Critics have noted irony—some point out that AI companies like Anthropic and OpenAI have faced lawsuits (e.g., from Reddit) over unauthorized data scraping for training. Yet the scale and deliberate circumvention here set this apart as targeted IP theft.

Who Are the Accused Chinese AI Companies?

  • DeepSeek: A rising player known for cost-effective, high-performance models. It has gained attention for open-source releases that rival Western counterparts.
  • Moonshot AI: Backed by significant funding, Moonshot focuses on advanced chatbots and agents. Its Kimi series has been praised for strong reasoning and coding abilities.
  • MiniMax: Specializes in multimodal and competitive frontier models, claiming parity with top industry offerings.

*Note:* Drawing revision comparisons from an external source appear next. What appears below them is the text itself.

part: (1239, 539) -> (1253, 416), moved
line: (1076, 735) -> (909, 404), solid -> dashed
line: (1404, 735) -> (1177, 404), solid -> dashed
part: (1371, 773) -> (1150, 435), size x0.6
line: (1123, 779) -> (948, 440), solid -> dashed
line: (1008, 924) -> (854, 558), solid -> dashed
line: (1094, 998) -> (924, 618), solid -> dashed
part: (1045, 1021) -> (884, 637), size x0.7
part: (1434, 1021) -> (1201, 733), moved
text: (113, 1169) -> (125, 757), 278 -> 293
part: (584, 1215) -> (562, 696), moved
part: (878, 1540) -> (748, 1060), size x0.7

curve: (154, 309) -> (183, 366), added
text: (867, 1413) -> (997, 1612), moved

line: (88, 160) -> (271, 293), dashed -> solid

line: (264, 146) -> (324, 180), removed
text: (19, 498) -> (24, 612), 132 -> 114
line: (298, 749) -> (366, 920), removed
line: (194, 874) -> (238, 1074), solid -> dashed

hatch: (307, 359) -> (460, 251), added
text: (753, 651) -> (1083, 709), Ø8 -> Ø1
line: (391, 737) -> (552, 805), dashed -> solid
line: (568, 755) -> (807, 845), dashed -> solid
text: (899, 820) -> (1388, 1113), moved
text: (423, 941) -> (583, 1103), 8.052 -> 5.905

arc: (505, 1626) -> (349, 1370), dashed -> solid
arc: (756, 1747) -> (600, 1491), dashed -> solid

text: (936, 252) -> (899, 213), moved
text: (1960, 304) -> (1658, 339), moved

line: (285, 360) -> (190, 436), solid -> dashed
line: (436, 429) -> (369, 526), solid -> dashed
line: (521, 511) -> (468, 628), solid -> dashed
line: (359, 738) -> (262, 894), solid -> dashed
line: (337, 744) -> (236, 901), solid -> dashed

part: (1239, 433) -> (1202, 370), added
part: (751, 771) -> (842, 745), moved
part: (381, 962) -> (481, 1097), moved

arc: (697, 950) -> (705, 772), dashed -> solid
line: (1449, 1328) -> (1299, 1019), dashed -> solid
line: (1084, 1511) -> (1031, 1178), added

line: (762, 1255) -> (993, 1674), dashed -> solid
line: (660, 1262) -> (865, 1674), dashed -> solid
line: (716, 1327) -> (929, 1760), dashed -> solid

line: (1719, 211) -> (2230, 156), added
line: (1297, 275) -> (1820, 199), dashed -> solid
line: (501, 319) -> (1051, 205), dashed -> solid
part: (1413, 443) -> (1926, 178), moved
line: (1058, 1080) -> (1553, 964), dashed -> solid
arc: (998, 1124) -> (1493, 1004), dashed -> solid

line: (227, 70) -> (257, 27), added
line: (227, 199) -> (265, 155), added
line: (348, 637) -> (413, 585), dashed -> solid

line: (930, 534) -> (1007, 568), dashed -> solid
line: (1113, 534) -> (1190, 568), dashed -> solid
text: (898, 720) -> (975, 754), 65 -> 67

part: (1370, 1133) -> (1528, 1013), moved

All three are Chinese-based and operate in a ecosystem where government support for AI is intense. China aims for AI leadership by 2030, investing heavily in domestic alternatives amid U.S. restrictions.

Implications for the Global AI Landscape

This revelation underscores several key trends:

  1. Intensifying AI Competition: The gap between U.S. and Chinese capabilities is narrowing faster than expected, partly through such methods.
  2. Need for Stronger Defenses: Anthropic is enhancing detection, including better monitoring of anomalous patterns, rate limiting, and proxy blocking.
  3. Policy Ramifications: Calls for tighter API controls, international agreements on AI IP, and perhaps expanded export rules are growing louder.
  4. Innovation Risks: If frontier models can be cheaply replicated, it disincentivizes massive R&D investments.

For businesses and developers relying on Claude or similar tools, this highlights the importance of ethical AI use and robust terms enforcement.

What Happens Next in the AI War?

Anthropic’s post ends with a stark warning: “The window to act is narrow.” As campaigns grow in sophistication, the industry must collaborate on defenses—perhaps through shared threat intelligence or advanced watermarking of outputs.

Whether this leads to diplomatic tensions, legal actions, or accelerated U.S. countermeasures remains to be seen. One thing is clear: the battle for AI supremacy is no longer just about compute power—it’s about protecting the crown jewels of intelligence itself.